There have been heated debates in the newspapers, in homes and work places on whether the revolution was good or bad for us. Other debates pondered the motives behind the supposedly grandiose nature of this year's celebrations when very little appears to remain of the revolution itself.
State-run TV's eight channels, armed with a rich stock of revolution-era content -- songs, movies, vintage news footage and documentaries -- set the mood, as always, for the annual celebrations. But this time it was different, not least in the intensity with which the past was resurrected. Its symbols and events, assessed and scrutinised, were presented as if they offered yet another new reading of the revolution, of its makers and impact.
Media and official celebrations have been neatly schematised: the past 50 years can be summed up by four faces of four presidents: Mohamed Naguib (1952-54), Gamal Abdel-Nasser (1954- 70), Anwar El-Sadat (1970-81) and Hosni Mubarak. Thus can five decades be broken into phases that run seamlessly, one into the other. Nasser is the leader of the revolution and was committed to its constants; Sadat, who won the 1973 October War, paved the way for "peace". Contemporary Egyptian politics, it has been stressed, are the natural extension of this historic background.
The mood on the streets, though, might not be wholly in harmony with this careful reading. "We're really happy because of 23 July," Youssef Abdel- Wareth, a secondary school teacher who was walking along the Corniche with his family on Tuesday night, told Al- Ahram Weekly. "It's quite festive. We've never seen this before. But I don't know who or what they're celebrating. It's so different today. We're at peace with Israel although its slaughtering Palestinians and threatening us and there's no social justice. Isn't this what the revolution aimed to fight? But still, the weather is very nice today and walking by the Nile isn't costing me much. "

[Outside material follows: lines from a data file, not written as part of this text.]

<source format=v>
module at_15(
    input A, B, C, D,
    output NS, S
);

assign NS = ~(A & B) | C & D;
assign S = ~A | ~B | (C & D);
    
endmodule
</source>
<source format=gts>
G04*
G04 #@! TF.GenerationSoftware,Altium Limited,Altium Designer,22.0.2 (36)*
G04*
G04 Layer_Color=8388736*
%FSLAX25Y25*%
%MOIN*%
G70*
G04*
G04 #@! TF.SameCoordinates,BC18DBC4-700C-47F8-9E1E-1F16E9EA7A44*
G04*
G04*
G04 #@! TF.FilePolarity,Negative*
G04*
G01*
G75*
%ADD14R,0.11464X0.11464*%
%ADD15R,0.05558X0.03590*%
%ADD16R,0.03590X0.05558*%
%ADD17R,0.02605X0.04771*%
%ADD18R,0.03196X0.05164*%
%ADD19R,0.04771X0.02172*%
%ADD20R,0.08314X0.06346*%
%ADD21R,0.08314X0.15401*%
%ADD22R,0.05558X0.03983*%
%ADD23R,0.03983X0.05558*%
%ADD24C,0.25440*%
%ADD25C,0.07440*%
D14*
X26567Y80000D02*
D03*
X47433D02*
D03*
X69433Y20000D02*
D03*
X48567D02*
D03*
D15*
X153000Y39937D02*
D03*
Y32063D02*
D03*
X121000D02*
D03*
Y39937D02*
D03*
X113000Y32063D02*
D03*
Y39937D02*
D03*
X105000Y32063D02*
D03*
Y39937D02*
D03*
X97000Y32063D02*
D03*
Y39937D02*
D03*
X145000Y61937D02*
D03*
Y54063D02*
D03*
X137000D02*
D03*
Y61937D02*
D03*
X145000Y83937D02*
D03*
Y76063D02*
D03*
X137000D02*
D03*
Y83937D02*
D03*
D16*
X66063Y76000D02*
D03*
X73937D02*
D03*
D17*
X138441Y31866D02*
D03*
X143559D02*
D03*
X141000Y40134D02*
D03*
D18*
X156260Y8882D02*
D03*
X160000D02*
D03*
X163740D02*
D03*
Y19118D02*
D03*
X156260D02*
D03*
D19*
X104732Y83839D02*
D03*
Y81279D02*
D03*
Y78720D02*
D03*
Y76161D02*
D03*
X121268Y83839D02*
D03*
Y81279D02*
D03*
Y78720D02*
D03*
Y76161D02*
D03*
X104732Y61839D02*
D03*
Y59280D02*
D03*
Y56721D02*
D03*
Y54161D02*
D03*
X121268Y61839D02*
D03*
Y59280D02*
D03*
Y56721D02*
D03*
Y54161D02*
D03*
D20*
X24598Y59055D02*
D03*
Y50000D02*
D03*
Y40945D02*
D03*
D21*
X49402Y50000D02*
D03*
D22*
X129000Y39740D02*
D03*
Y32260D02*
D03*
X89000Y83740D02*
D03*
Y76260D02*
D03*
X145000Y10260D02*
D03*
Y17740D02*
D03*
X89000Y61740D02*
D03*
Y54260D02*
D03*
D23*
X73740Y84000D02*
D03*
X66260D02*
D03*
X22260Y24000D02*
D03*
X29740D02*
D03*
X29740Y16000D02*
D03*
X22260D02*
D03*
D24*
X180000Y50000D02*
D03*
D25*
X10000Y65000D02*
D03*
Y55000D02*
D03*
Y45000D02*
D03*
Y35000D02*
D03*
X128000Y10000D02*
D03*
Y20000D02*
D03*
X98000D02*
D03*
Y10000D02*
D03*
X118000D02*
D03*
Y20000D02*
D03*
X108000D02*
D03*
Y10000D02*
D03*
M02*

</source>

On the pavement in front of the Nile Hilton an entire family was nibbling libb (seeds). "It's lovely!" exclaimed Mohamed Qadri, a 20-year-old computer science student. And then, almost as an afterthought, added: "We didn't see much and I'm disappointed really but then we didn't really expect something impressive like the parades we see on the national day of Western countries. We're not like them." His mother, Zizi, was humming Abdel-Halim's Al-Sadd Al-Ali (The High Dam). "How could he feel anything?" she told the Weekly. "I lived through these days and it feels so good to remember Nasser and feel so patriotic."

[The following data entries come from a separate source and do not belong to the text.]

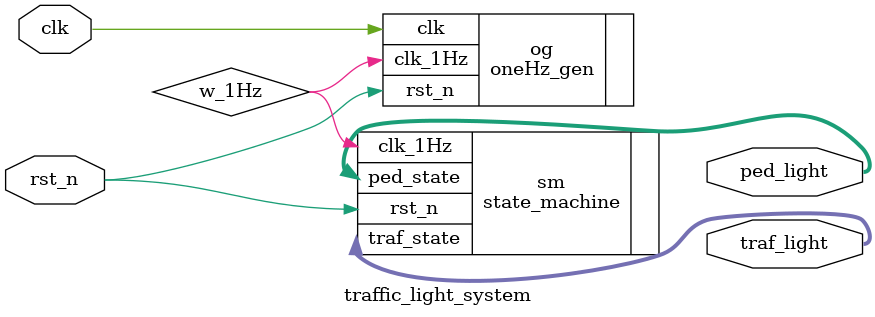
<source format=v>
module traffic_light_system (
    input clk,                  //74.25MHz
    input rst_n,                //Active LOW
    output [2:0] traf_light,    //3 bits traffic light
    output [1:0] ped_light      //2 bits pedestrian light
    );

    //wire clk, rst_n;
    //reg [2:0] traf_light;
    //reg [1:0] ped_light;
    wire w_1Hz;

    oneHz_gen og (.clk(clk), .rst_n(rst_n),
                  .clk_1Hz(w_1Hz)
                 );
    state_machine sm (.clk_1Hz(w_1Hz), .rst_n(rst_n),
                      .traf_state(traf_light), .ped_state(ped_light)
                     );

endmodule
</source>
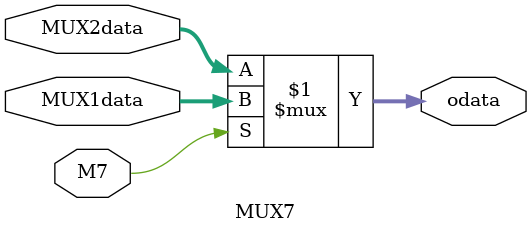
<source format=v>
`timescale 1ns / 1ps


module MUX7(
input M7,
input [31:0]MUX2data,MUX1data,
output [31:0]odata
    );
   assign odata=M7?MUX1data:MUX2data;
endmodule

</source>
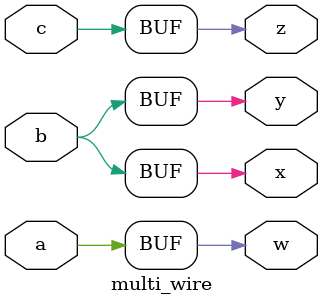
<source format=v>
`resetall
`timescale 1ns / 1ps
`default_nettype none

module multi_wire ( 
    input  wire a,
    input  wire b,
    input  wire c,

    output wire w,
    output wire x,
    output wire y,
    output wire z
);
    
    assign {w, x, y, z} = {a, b, b, c};

endmodule
</source>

"To me, the revolution is Nasser and Abdel-Halim I guess. I also like to watch the movies marking the occasion every year, and I know them by heart," she confided with a smile.

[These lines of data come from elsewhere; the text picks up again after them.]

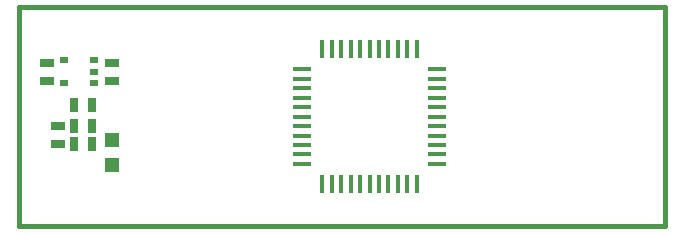
<source format=gtp>
G04 (created by PCBNEW-RS274X (2010-03-14)-final) date jue 03 nov 2011 19:09:22 ART*
G01*
G70*
G90*
%MOIN*%
G04 Gerber Fmt 3.4, Leading zero omitted, Abs format*
%FSLAX34Y34*%
G04 APERTURE LIST*
%ADD10C,0.000100*%
%ADD11C,0.015000*%
%ADD12R,0.016000X0.060000*%
%ADD13R,0.060000X0.016000*%
%ADD14R,0.030000X0.020000*%
%ADD15R,0.045000X0.025000*%
%ADD16R,0.025000X0.045000*%
%ADD17R,0.047200X0.047200*%
G04 APERTURE END LIST*
G54D10*
G54D11*
X76900Y-45850D02*
X76900Y-53150D01*
X76900Y-53150D02*
X55350Y-53150D01*
X55350Y-53150D02*
X55350Y-45850D01*
X55350Y-45850D02*
X76900Y-45850D01*
G54D12*
X67050Y-51750D03*
X67365Y-51750D03*
X67680Y-51750D03*
X67995Y-51750D03*
X68310Y-51750D03*
X68625Y-51750D03*
X66735Y-51750D03*
X66420Y-51750D03*
X66105Y-51750D03*
X65790Y-51750D03*
X65475Y-51750D03*
X67050Y-47250D03*
X67365Y-47250D03*
X67680Y-47250D03*
X67995Y-47250D03*
X68310Y-47250D03*
X68625Y-47250D03*
X66735Y-47250D03*
X66420Y-47250D03*
X66105Y-47250D03*
X65790Y-47250D03*
X65475Y-47250D03*
G54D13*
X69300Y-49500D03*
X64800Y-49500D03*
X69300Y-49185D03*
X64800Y-49185D03*
X64800Y-48870D03*
X69300Y-48870D03*
X69300Y-48555D03*
X64800Y-48555D03*
X64800Y-48240D03*
X69300Y-48240D03*
X69300Y-47925D03*
X64800Y-47925D03*
X64800Y-49815D03*
X69300Y-49815D03*
X69300Y-50130D03*
X64800Y-50130D03*
X64800Y-50445D03*
X69300Y-50445D03*
X69300Y-50760D03*
X64800Y-50760D03*
X64800Y-51075D03*
X69300Y-51075D03*
G54D14*
X57850Y-48375D03*
X57850Y-47625D03*
X56850Y-48375D03*
X57850Y-48000D03*
X56850Y-47625D03*
G54D15*
X58450Y-48300D03*
X58450Y-47700D03*
X56300Y-48300D03*
X56300Y-47700D03*
G54D16*
X57200Y-49100D03*
X57800Y-49100D03*
X57200Y-50400D03*
X57800Y-50400D03*
X57800Y-49800D03*
X57200Y-49800D03*
G54D15*
X56650Y-50400D03*
X56650Y-49800D03*
G54D17*
X58450Y-51113D03*
X58450Y-50287D03*
M02*

</source>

Many have found, much to their surprise, that the films, broadcast daily over the past week and produced in the '50s specifically to propagate the revolution's principles, seem to have a contemporary relevance. Ali, played by Shukri Sarhan, the leading character in the movie Rudda Qalbi (Give Me Back My Heart), for example, and an obvious stand-in for the Free Officers, talks endlessly about fighting corruption, the British occupation and the revenge that must be exacted for the 1948 Palestine war. Today corruption cases involving officials continue to shock public opinion as more and more are referred to state security trials. The Palestine war continues to be lost, albeit in different ways. Continuity has its flip side.
"It broke my heart after a joyful day celebrating 23 July to watch footage of Israel's massacre of innocent Palestinians in Gaza," Sherine Hassanein a 21-year-old student who was walking with her sister by the Nile told the Weekly. And at midnight on Tuesday, as Cairo's traffic entered gridlock and the remains of the fireworks light the night, one at least had an inkling of what the picture could be.